Man of Iron
Riot police digging their knees into prone protesters’ backs, a procession of angry young men carrying a dead comrade to City Hall, the question “Is national unity to be imposed with police batons?” addressed to an investigating committee. Many of us see scenes of revolt and repression like these on the road ahead—and all around us already—but these ones are from Poland in 1970-1980, when shipyards, industrial plants, public transit systems, and many other sectors of the economy were repeatedly shut down in a decade-long wave of strikes. By the time Andrzej Wajda incorporated this archival footage into Man of Iron in 1981, these actions had led to the establishment of the country’s first independent labor unions since the beginning of the Communist period.

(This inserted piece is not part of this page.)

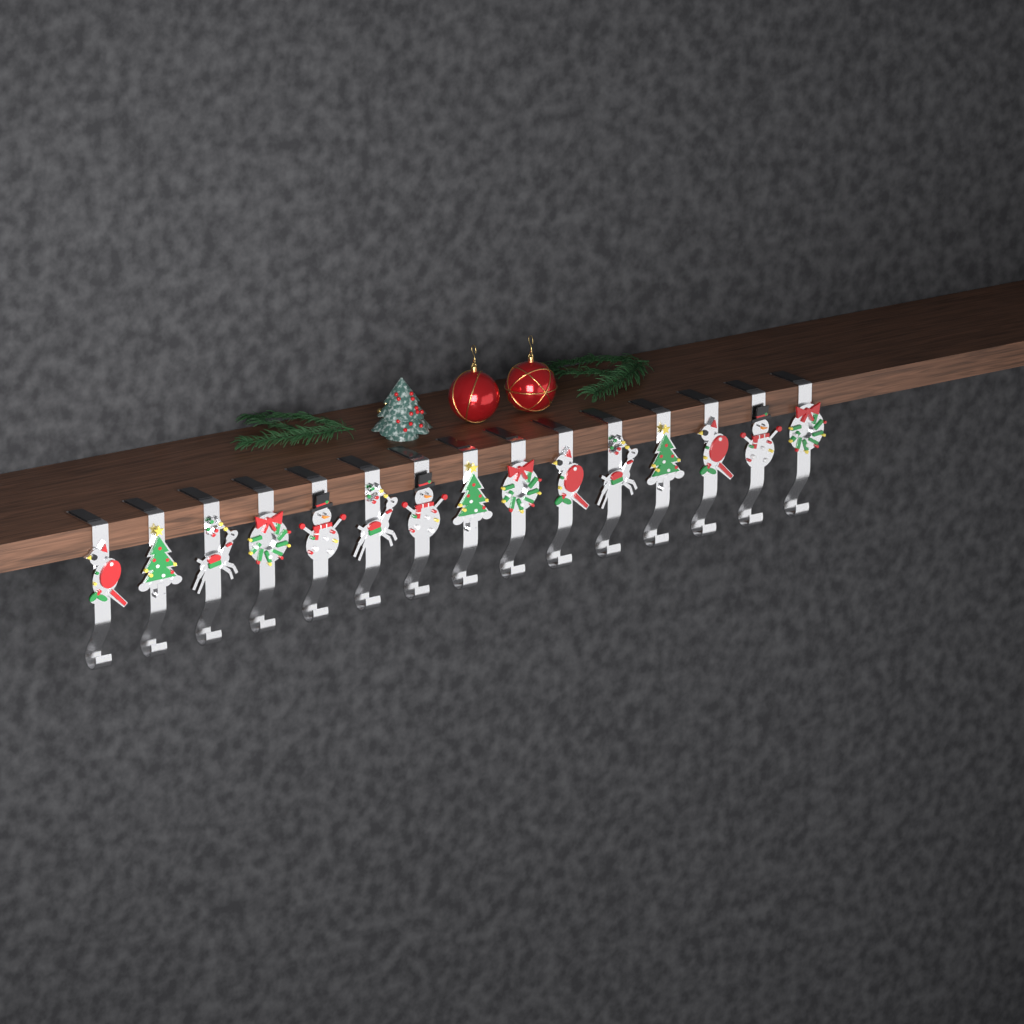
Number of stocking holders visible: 15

Through the intermediary of Winkel (Marian Opania), an alcoholic reporter who sweats and shakes his way through the narrative, we’re introduced to the young longshoreman Maciek Tomczyk (Jerzy Radziwilowicz). After his involvement in the massive student protests of 1968 and his father’s murder by police during a shipyard strike in 1970, Maciek took up the same line of work to finish what his father had started. For his political work, Maciek is now under attack by the police, who have compiled a rap sheet featuring assault and battery, currency dealing, “hooliganism,” and mental illness. (During this period in the Soviet Union, police commonly used psychiatry to delegitimize political opposition as “mental instability”—a tactic that also currently enjoys widespread application in the American media.) Wajda states in a disclaimer that although the characters are fictional, “the situations are real,” and the same could be said for the mentally ill of that period—the dissident psychos are figments of the authorities’ imaginations, but there is a real psychosis that permeates the entire society. As a psychiatrist in the film puts it to a patient, “Sick? No more than 30 million of our compatriots.”

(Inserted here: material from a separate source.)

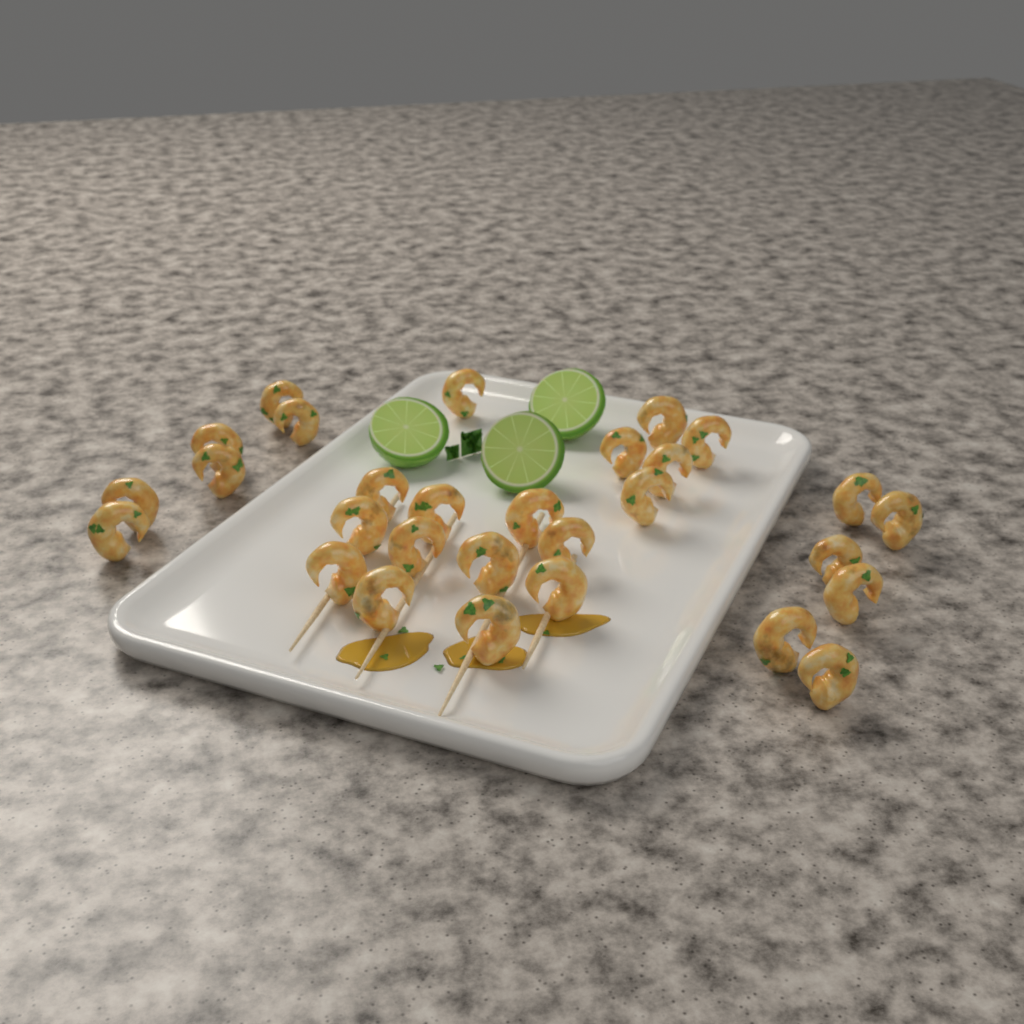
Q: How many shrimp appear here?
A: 29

This psychosis is the lie of a healthy Socialist society, propped up by what (in the context of the late Soviet Union) linguistic anthropologist Alexei Yurchak called the “hypernormalization” of authoritative discourse (also the broad subject of Adam Curtis’s recent film of the same name). Maciek’s martyred father (also played by Jerzy Radziwilowicz), who knows that the illusion of stability created by this official language and the violent authoritarian methods used to enforce it can not last forever, declares “No lie can hold up for long”—or, as James Baldwin once put it, "no kingdom can maintain itself by force alone.”
The docufiction character of Wajda’s film is felt most strongly in the false sightlines established between characters and secretly filmed police in footage from years earlier and in the numerous appearances of former Solidarity leader and Polish president Lech Wałęsa, who joins clergy in a public prayer for the strikers and blesses the protagonist’s wedding.